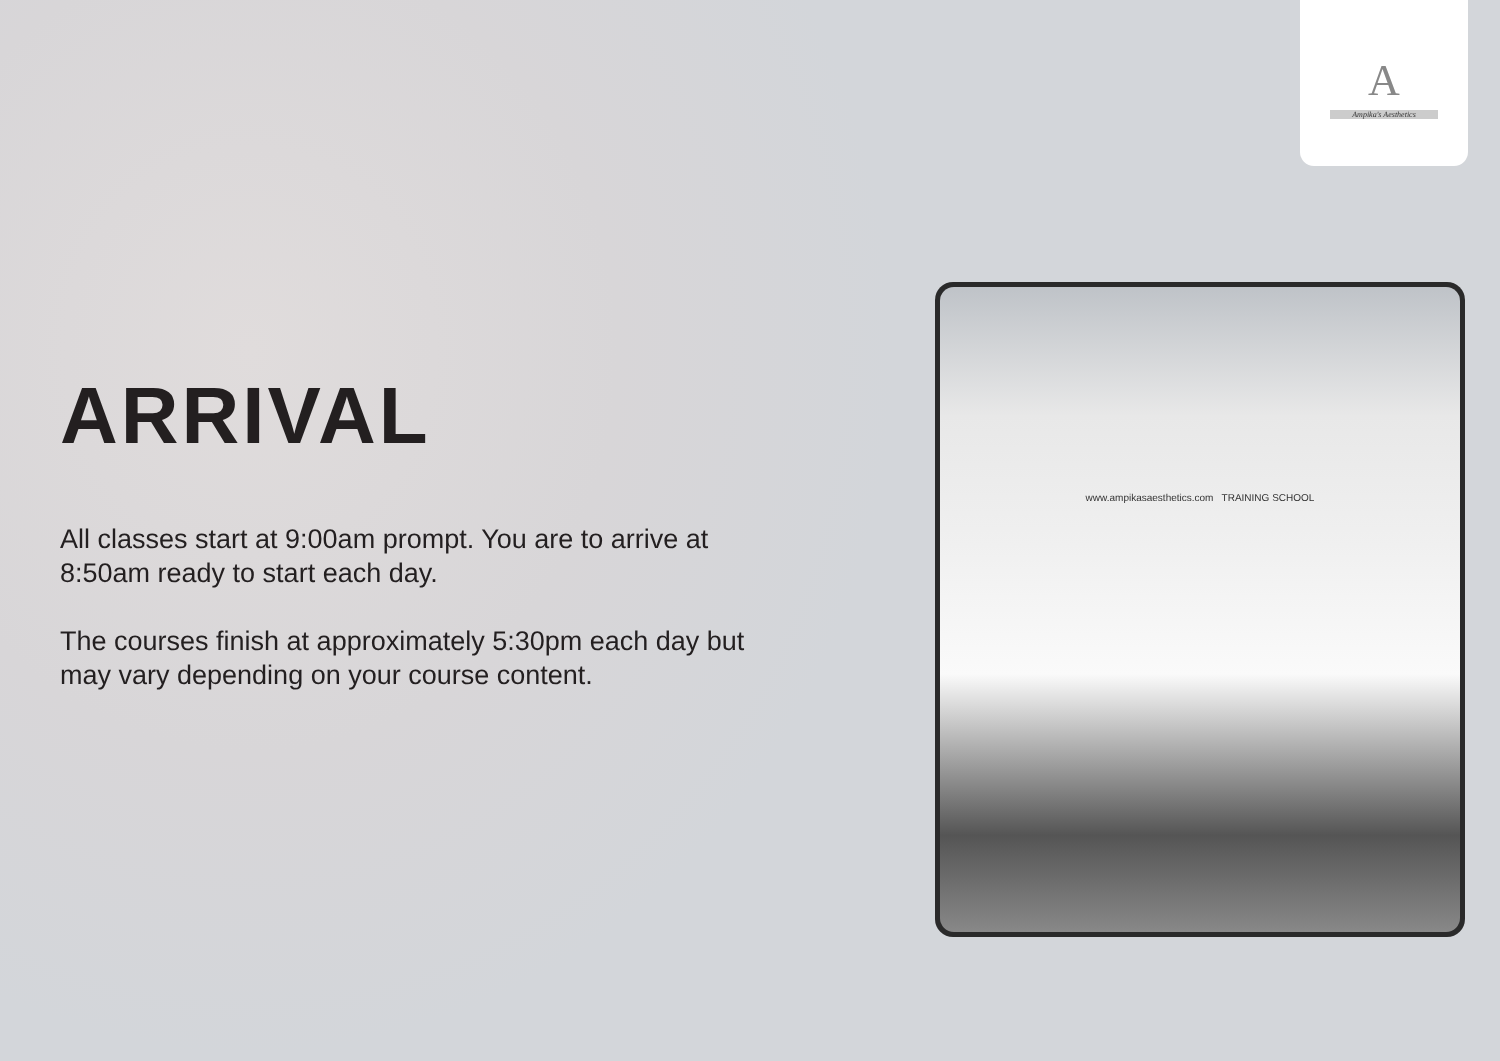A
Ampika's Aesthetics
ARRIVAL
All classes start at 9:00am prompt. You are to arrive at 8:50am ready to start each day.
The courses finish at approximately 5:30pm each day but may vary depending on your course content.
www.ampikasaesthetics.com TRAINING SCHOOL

• **The problem**
Exact copy, no pictures: reproduce every entry shown above.

• **Exercise answer**
A
Ampika's Aesthetics
ARRIVAL
All classes start at 9:00am prompt. You are to arrive at 8:50am ready to start each day.
The courses finish at approximately 5:30pm each day but may vary depending on your course content.
www.ampikasaesthetics.com TRAINING SCHOOL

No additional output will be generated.